O coração da médica batia sem parar, estava tão encostada a parede de vidro que em algum momento pensou que a fosse trespassar. Dash caminhou até ao telefone e inclinou a cabeça para falar.

Mande entrar.

Não demorou muito para a porta abrir e Lorenzo entrar com uma pasta na mão e um sorriso aberto que morreu logo a seguir ao ver a namorada congelada ali.

— Jamie?

— Conhece? Jamie é minha amiga, acredita que a encontrei sozinha na chuva exatamente ontem que o senhor Wright teria dito que me viu a jantar no restaurante com minha família. — Encarou os olhos verdes na mulher com quem compartilhara várias posições sexuais. — Parece que o Lorenzo teria ido levar a babá dos irmãos a jantar como agradecimento por ter cuidado deles.

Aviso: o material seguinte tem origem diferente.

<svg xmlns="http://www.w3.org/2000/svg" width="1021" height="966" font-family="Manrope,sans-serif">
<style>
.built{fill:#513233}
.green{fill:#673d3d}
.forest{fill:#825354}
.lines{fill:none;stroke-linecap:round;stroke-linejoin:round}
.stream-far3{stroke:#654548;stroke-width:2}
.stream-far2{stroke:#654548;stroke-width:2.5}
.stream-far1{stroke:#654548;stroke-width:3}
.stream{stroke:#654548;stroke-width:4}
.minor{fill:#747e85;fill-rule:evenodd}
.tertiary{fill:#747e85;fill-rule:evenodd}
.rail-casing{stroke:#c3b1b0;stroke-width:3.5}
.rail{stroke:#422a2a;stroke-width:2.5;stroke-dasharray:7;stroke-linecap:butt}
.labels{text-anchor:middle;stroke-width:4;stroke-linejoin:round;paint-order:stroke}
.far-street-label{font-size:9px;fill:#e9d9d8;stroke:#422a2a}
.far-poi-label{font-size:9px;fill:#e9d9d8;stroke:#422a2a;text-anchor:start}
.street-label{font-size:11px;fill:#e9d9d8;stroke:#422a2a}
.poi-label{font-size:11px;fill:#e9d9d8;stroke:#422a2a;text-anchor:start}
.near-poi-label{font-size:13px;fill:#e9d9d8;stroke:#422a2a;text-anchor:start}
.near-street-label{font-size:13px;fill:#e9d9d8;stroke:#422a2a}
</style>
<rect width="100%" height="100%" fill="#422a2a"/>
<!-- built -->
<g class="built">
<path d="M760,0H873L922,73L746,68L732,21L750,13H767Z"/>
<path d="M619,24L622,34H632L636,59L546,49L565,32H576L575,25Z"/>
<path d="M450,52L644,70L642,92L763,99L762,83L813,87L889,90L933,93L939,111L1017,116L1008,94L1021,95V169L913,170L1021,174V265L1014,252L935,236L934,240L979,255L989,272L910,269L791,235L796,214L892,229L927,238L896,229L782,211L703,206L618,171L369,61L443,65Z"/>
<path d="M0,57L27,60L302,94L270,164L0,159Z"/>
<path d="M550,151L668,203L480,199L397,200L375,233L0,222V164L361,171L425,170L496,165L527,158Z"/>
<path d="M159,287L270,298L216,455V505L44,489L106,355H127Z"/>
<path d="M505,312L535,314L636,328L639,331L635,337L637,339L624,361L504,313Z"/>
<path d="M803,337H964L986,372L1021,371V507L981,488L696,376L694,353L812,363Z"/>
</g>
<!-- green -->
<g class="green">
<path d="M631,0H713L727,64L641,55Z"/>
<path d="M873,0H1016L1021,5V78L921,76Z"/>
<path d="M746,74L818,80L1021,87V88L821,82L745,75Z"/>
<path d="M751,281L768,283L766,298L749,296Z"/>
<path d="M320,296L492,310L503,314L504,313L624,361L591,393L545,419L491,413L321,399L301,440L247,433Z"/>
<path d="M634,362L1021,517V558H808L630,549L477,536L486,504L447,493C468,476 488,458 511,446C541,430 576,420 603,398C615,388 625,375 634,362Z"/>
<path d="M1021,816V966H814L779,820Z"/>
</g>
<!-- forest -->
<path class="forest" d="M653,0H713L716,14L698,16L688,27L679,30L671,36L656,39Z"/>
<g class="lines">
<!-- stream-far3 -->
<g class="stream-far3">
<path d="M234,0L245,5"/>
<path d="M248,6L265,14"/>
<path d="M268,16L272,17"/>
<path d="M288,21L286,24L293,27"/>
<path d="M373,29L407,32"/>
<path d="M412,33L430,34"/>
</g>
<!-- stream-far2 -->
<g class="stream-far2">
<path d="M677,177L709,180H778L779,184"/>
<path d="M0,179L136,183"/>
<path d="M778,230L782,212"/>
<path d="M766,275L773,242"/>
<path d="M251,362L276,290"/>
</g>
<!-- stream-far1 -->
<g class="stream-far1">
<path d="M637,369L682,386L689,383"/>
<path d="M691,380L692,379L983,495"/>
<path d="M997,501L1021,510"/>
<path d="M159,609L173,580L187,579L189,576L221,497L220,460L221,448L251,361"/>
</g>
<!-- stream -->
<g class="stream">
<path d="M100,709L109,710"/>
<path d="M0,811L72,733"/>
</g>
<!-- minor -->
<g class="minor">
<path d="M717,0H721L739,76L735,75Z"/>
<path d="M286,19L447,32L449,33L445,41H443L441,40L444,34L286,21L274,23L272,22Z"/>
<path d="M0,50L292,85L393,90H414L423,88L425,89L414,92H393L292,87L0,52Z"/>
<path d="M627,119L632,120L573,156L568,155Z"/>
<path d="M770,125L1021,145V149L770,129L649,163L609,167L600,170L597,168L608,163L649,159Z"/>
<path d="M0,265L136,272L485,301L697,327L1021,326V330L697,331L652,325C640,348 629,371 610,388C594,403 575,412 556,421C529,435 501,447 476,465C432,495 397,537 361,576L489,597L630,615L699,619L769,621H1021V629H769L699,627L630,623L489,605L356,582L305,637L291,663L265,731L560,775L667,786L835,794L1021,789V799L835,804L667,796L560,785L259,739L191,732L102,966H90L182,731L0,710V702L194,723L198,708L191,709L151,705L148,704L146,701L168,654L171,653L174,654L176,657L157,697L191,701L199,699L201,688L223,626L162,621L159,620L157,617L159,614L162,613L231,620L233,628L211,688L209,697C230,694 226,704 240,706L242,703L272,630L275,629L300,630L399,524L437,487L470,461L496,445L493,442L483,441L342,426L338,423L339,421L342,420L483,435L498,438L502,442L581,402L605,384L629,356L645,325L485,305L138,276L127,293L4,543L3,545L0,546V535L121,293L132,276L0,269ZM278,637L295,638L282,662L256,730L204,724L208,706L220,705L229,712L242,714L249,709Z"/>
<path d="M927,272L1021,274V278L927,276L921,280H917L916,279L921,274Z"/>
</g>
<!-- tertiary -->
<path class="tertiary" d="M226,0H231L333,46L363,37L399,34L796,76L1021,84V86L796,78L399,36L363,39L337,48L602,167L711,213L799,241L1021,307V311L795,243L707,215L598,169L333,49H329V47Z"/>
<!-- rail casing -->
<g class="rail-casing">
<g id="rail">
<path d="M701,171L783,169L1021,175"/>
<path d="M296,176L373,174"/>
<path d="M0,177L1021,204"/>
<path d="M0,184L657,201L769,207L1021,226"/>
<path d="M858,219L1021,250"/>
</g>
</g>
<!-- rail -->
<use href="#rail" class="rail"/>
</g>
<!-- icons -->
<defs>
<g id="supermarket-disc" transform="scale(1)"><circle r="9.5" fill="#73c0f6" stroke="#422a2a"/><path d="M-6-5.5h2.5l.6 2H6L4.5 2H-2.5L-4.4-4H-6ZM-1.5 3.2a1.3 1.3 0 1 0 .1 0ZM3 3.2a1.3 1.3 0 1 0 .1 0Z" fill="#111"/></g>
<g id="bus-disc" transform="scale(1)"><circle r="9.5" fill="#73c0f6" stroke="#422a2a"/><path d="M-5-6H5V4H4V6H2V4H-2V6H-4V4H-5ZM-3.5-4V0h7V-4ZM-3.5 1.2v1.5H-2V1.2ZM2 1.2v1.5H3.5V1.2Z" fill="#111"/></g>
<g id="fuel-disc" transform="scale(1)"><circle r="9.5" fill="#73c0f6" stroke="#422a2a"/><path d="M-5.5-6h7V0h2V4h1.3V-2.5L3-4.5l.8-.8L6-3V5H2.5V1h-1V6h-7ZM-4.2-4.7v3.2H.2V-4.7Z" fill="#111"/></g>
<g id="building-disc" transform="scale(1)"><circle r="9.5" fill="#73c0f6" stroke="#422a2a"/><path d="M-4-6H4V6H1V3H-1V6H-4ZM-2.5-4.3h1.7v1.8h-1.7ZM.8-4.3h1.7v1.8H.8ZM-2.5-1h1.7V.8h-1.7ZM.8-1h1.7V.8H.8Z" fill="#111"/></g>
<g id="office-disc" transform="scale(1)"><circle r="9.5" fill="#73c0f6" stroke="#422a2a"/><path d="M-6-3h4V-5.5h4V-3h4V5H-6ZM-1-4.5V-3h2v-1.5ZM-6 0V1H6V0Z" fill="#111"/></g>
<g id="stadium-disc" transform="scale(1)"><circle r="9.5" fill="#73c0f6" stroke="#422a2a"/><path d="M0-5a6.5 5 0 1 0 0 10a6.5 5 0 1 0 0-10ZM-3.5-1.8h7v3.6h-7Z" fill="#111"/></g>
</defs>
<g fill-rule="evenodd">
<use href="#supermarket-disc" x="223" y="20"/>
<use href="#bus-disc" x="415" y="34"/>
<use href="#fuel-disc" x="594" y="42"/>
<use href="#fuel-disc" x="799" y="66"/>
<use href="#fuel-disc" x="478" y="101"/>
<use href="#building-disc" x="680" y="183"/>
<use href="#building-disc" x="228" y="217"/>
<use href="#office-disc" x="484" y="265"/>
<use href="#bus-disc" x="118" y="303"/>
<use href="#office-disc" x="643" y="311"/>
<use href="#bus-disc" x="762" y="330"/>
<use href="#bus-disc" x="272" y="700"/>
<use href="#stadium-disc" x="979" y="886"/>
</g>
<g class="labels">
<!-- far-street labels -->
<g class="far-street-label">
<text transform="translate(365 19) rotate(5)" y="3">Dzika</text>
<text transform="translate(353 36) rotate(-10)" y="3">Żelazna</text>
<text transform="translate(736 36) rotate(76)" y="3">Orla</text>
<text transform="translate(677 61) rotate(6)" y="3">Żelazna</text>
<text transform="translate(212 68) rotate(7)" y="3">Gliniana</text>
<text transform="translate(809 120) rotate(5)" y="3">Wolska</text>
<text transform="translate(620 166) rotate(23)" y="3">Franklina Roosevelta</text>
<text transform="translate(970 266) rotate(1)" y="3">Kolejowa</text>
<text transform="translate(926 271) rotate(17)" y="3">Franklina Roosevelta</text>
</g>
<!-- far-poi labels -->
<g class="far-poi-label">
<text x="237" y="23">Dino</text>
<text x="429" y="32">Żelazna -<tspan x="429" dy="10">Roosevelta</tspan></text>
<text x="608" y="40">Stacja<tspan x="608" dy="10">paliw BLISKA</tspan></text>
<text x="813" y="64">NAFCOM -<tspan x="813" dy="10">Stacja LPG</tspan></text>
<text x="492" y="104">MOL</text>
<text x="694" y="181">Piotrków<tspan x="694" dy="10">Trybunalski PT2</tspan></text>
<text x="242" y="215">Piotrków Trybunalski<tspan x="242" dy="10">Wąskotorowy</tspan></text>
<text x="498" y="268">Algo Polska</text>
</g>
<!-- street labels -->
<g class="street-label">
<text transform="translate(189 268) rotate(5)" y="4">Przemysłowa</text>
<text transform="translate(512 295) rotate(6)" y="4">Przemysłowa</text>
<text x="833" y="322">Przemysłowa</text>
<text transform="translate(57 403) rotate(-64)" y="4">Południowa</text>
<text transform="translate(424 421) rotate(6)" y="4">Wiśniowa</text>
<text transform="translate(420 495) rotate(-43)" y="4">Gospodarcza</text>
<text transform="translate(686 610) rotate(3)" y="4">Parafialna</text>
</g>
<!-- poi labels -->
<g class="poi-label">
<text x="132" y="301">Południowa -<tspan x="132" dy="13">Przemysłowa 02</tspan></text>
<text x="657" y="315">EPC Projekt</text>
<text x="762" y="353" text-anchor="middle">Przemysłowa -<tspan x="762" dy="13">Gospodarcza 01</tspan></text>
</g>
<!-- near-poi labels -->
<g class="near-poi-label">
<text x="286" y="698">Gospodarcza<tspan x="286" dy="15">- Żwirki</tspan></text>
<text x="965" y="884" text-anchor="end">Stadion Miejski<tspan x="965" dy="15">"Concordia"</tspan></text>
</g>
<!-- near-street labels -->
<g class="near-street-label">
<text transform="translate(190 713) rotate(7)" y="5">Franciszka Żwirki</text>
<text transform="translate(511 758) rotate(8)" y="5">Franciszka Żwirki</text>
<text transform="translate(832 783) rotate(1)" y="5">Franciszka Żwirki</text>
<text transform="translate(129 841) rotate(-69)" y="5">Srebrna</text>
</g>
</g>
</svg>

Que exemplo de bondade!

Enquanto Christian sorria, por sua vez, Jamie tinha os olhos cheios de lágrimas e não resistiu a sair do gabinete às pressas, sem olhar para trás. Esquecia-se da traição cometida, concentrada na dor de algo a qual nunca quisera acreditar.

Chris a seguiu em passos apressados, chamando a atenção dos demais. Já tinham visto várias loiras, ruivas e morenas a saírem daquele lugar. Negra era a primeira.

— O que foi? Já não me humilhaste o bastante por hoje?

— Não. Só agora percebi que quando Lorenzo me ligou a contar aquilo se referia a você. E isso me chateou bastante.

Não tem de quê!

Jamie entrou no elevador, e os dois ficaram a olhar um para o outro, até as portas se fecharem.